Depuis, il a fait, à travers le sens de la transcendance et celui de l’amour fraternel, du sentiment que la mort nous accompagne et qu’il est urgent de vivre l’instant avec le meilleur de nous-mêmes, un long parcours spirituel. Et, après avoir affirmé son talent dans des films à caractère plus social, il livre ici l’intime de ce «chemin du cœur», où le visage du Christ est central. Ce visage qu’il montre souvent caché dans Histoire de Judas : «On se doit de le peindre avec grâce, mystère et profondeur.» Son art de cinéaste l’inscrit dans la beauté et la sensualité du monde parce que, dit-il, «les éléments, la lumière, le vent, le sable, la texture de la peau ou de la chevelure, cette matière finalement est beaucoup plus insondable que l’invisible». Voir la belle scène de l’onction du parfum par Marie de Magdala, où la douceur de l’abandon dépasse l’érotisme pour aller jusqu’à cette prémonition de l’ensevelissement.

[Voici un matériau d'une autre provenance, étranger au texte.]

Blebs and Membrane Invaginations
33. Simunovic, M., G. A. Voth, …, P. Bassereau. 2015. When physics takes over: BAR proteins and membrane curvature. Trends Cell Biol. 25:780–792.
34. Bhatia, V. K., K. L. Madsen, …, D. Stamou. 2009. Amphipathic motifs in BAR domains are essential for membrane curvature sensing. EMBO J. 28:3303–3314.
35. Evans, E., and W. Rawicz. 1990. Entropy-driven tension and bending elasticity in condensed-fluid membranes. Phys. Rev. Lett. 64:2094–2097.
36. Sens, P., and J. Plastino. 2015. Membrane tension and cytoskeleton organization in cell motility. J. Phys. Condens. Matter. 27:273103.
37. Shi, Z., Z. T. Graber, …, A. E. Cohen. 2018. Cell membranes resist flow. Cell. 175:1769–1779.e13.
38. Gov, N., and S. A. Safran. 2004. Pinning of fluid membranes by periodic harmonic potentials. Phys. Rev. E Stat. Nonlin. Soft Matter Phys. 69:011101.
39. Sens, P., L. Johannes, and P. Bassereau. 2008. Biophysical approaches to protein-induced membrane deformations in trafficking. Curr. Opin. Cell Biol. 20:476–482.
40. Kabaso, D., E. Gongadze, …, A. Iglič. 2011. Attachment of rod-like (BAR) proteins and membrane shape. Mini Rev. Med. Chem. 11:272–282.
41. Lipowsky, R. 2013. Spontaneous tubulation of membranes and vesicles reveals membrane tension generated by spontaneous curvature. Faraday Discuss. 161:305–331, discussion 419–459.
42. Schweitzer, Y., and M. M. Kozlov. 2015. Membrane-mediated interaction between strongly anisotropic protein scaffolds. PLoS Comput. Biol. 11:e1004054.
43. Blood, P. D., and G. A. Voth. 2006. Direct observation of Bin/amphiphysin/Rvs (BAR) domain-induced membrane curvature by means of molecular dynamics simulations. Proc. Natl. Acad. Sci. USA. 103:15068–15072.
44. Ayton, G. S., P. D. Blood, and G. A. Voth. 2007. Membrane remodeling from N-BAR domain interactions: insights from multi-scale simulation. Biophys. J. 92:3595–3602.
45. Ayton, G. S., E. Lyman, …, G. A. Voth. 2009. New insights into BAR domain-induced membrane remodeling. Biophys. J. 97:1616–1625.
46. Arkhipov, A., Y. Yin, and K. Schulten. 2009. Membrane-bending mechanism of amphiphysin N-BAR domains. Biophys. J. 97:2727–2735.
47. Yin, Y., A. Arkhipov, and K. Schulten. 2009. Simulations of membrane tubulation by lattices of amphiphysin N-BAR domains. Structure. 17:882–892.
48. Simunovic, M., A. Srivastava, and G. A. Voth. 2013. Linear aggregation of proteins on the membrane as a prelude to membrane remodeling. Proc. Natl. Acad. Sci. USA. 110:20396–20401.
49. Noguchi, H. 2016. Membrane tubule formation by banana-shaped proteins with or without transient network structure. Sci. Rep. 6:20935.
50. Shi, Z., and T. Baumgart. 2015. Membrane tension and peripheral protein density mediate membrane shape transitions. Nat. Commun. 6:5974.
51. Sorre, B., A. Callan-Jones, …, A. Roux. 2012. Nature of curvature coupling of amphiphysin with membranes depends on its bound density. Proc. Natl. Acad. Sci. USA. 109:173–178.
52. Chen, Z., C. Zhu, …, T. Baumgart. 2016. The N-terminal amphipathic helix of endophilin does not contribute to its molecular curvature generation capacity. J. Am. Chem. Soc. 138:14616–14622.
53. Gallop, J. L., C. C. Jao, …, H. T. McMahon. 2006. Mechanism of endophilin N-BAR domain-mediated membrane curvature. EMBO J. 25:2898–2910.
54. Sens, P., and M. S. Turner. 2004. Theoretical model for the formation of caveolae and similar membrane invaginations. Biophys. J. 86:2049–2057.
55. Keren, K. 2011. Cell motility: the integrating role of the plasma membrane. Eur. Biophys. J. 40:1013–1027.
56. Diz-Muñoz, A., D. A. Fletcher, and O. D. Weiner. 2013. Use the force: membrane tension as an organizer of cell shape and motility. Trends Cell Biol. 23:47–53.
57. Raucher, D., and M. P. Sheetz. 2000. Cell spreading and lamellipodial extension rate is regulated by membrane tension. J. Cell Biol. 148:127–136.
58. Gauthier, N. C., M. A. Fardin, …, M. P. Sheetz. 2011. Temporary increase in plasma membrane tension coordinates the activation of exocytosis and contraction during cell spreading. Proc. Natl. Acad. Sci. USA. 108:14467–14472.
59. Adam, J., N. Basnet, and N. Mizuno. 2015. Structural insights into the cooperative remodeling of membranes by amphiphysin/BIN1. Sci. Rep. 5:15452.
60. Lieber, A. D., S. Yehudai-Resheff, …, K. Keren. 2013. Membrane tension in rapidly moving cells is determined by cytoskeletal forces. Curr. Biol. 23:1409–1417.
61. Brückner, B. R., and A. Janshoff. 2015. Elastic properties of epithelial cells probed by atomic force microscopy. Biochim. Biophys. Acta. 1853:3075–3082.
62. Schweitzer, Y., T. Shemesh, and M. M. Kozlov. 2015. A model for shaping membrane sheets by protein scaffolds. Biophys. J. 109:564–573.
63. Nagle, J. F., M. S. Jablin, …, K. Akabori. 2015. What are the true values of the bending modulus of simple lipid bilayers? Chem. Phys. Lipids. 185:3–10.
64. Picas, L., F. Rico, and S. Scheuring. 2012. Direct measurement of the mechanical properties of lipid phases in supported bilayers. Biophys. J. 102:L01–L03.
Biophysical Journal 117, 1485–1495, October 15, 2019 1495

L’imagination artistique de Rabah Ameur-Zaïmeche rejoint ces «compositions» que les auteurs spirituels comme Ignace de Loyola recommandent pour nous rendre présents à la vie terrestre du Christ. «Donner chair à l’esprit demande de la délicatesse et du recul. Je ne me place pas dans le domaine de la foi religieuse, mais sur un terrain beaucoup plus concret, dans des paysages terrestres, au milieu d’un peuple pauvre et qui vit dans des conditions rudes, et dans l’oppression politique. En même temps, tout cela est périssable, c’est pourquoi j’ai filmé la rencontre de Jésus et de Pilate dans les ruines d’un temple romain, à Timgad. Elles rappellent, anachroniquement, un empire lointain et disparu.» Pour Rabah Ameur-Zaïmeche, la conscience d’être simplement «des voyageurs sur la terre» doit nous conduire à ne pas nous perdre en bavardages et en querelles, mais «à nous émerveiller et à respecter tout ce qui est vivant».